--- Trecho da página ---
· · · · · · ·

3.3. DA FASE INQUISITIVA

 

De atribuição da Polícia Judiciária, a fase inquisitiva é precedida pela Policia Civil ou Federal (quando se trata de crimes contra a União), que cuida da realização da investigação preliminar peça de fundamental para o processo penal, cujo a finalidade é a busca de indícios de autoria e materialidade do crime, tudo isso se dá através do Inquérito Policial.

Sendo assim, se faz importante sintetizar o que é o Inquérito Policial, é o principal instrumentos do qual compreende-se por uma série de diligência realizadas pela autoridade policial, de natureza administrativa, sem contraditório e ampla defesa no seu curso uma vez que se trata de estar sendo realizado na fase inquisitorial, destinado à busca de informações para elucidação do crime em questão.

O inquérito policial, permite ao Ministério Público em caso de crimes de ação penal pública e ao ofendido nos crimes de ação penal privada o oferecimento da denúncia e da queixa-crime.

Conforme Avena (2022, p. 135), lembra:

Tratando-se de um procedimento inquisitorial, destinado a angariar informações necessárias à elucidação de crimes, não há ampla defesa no seu curso. E, como veremos mais à frente (item 4.3), não afeta essa natureza inquisitiva a modificação determinada pela Lei 13.245/2016 ao Estatuto da OAB (Lei 8.906/1994), que passou a estabelecer, no seu art. 7.º, inciso XXI, como direito do Advogado “assistir a seus clientes investigados durante a apuração de infrações, sob pena de nulidade absoluta do respectivo interrogatório ou depoimento e, subsequentemente, de todos os elementos investigatórios e probatórios dele decorrentes ou derivados, direta ou indiretamente [...]”. Afinal, referida alteração legislativa não modificou o Código de Processo Penal de modo a estabelecer a obrigatoriedade da assistência de advogado ao investigado durante o inquérito. Não foi isto, enfim, o que fez o legislador. O que fez, isto sim, foi assegurar o direito do advogado em assisti-lo, não podendo esse direito, quando requerido o seu exercício, ser obstado sob pena, agora sim, de nulidade do interrogatório, do depoimento e de todos os atos que daí decorrerem. Mas atenção: na atualidade, a despeito da função primordial do inquérito policial no sentido de obter elementos para que a parte legitimada possa intentar a competente ação penal – a denominada função preparatória –, alguns doutrinadores têm nele vislumbrado, também, outra ordem de função – a função preservadora, relacionada ao intuito de evitar imputações infundadas ou levianas. Tal linha de pensamento, que afasta a clássica função unidirecional da investigação criminal, voltada exclusivamente para a acusação, é, porém, minoritária. (AVENA, 2022, p. 135, grifo nosso).

· · · · · · ·

--- Dados registrados ---

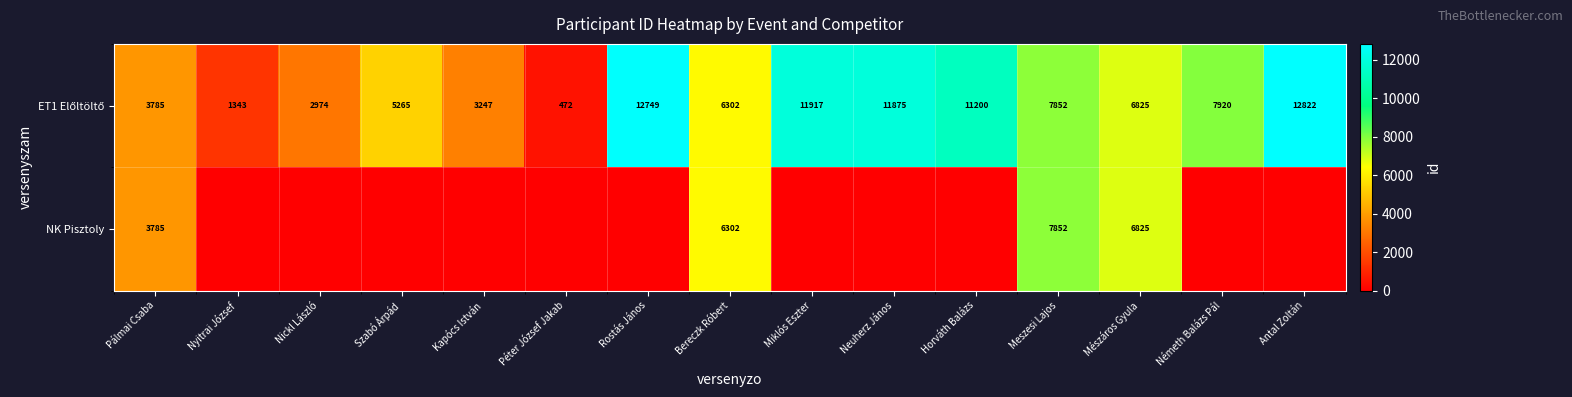

The value of NK Pisztoly at Meszesi Lajos is 13029. True or false?

False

· · · · · · ·

--- Objetivo do exercício ---
Por favor, indique se cada afirmação a seguir está de acordo com o trecho sobre o inquérito policial, respondendo sim ou não e citando literalmente as palavras do trecho que decidem a questão. 1. Durante o curso do inquérito policial há ampla defesa. 2. A Lei 13.245/2016 modificou o Estatuto da OAB. 3. A ideia de uma função preservadora do inquérito é a posição majoritária entre os doutrinadores.

--- Resposta da tarefa ---
1. Não: "não há ampla defesa no seu curso".
2. Sim: "a modificação determinada pela Lei 13.245/2016 ao Estatuto da OAB (Lei 8.906/1994)".
3. Não: "é, porém, minoritária".